For an organization having large amounts of data stored in multiple databases serving the users, it is not possible for that organization to do any kind of computing on these databases, as it will slow down and deteriorate the user experience. For this purpose, any computing requires extracting the data, transforming it and loading it into a separate place. This process is known as ETL.
This project presents a small ETL setup where the data stored in a text file in memory is extracted, some transformation is performed on this data and then it is loaded to a separate text file.
Capitalizing the text.
Counting number of unique words, using space as separator.
driver.py: This is the main code which calls different components with the data provided by the user.
extractor.py: This code is used for extracting the text file from memory(from a user-given file name and directory) and loading it into a python variable.
loader.py: This code is used for loading the final output of the transformation into a text file with a user-given name and directory.
trans1.py: Contains the code for first transformation.
trans2.py: Contains the code for second transformation.
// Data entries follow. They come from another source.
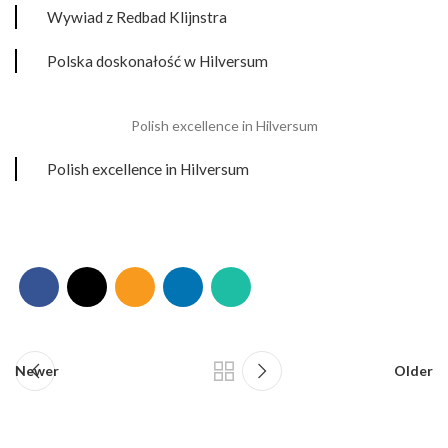
Wywiad z Redbad Klijnstra
Polska doskonałość w Hilversum
Polish excellence in Hilversum
Polish excellence in Hilversum
Newer
Older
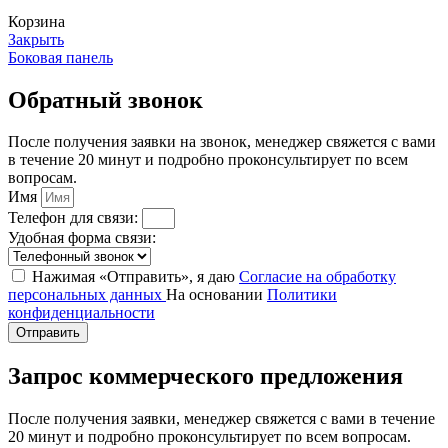
Корзина
Закрыть
Боковая панель
Обратный звонок
После получения заявки на звонок, менеджер свяжется с вами
в течение 20 минут и подробно проконсультирует по всем
вопросам.
Имя
Телефон для связи:
Удобная форма связи:
Нажимая «Отправить», я даю
Согласие на обработку
персональных данных
На основании
Политики
конфиденциальности
Отправить
Запрос коммерческого предложения
После получения заявки, менеджер свяжется с вами в течение
20 минут и подробно проконсультирует по всем вопросам.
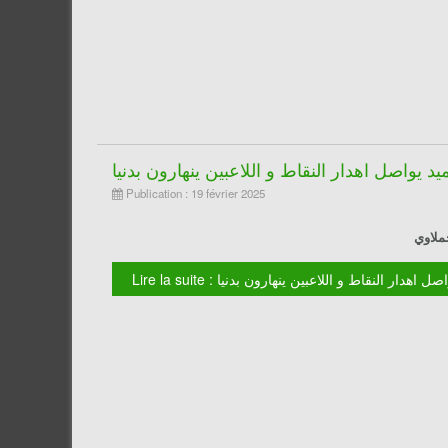
يد يواصل اهدار النقاط و اللاعبين ينهارون بدنيا
Publication : 19 février 2025
L : العميد يواصل اهدار النقاط و اللاعبين ينهارون بدنيا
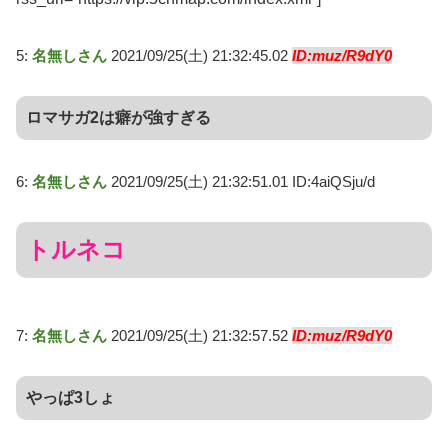
5:
名無しさん
2021/09/25(土) 21:32:45.02
ID:muz/R9dY0
ロマサガ2は癖が強すぎる
6:
名無しさん
2021/09/25(土) 21:32:51.01 ID:4aiQSju/d
トルネコ
7:
名無しさん
2021/09/25(土) 21:32:57.52
ID:muz/R9dY0
やっぱ3しょ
pretests.py: Executed by the pretesting.bat file for automatic testing purposes(explained later in detail).
testing.py: Executed by the manual_testing.bat for entering into the console application for manual testing purposes(explained later in detail).
This folder is the default path for all the input files, although the user can provide a separate path as well in the console application.
This folder is the default path for all the output files, although the user can provide a separate path as well in the console application.
This folder contains and stores the input/output files required for unit testing.
For testing the ETL system. Explained in detail later.
By running this batch code, the user gets into the console application of the software, where he/she can follow the instructions and perform the transformations of the user given text file.
This is the automatic testing batch code. By running this batch code, the pretesting input files present in the "Input/" directory are transformed to output files stored in the "Output/" directory.
This is the batch code for unit testing, here we test the extractor, loader and the two transformations individually. Using this, we can identify which component has a bug if we make any changes in code in future. The files input/output for this code are stored in UnitTests/ directory.
Adding new transformations is very easy. Just need to give the user a choice, write code for transformation in a separate .py file and call that transformation based on choice, through the driver code.
Since we have separate .py file for extracting and loading the data to/from a file from/to a python variable, we can easily exchange this data with a sql database instead of a text file(using python libraries, easily accessible) if required in future.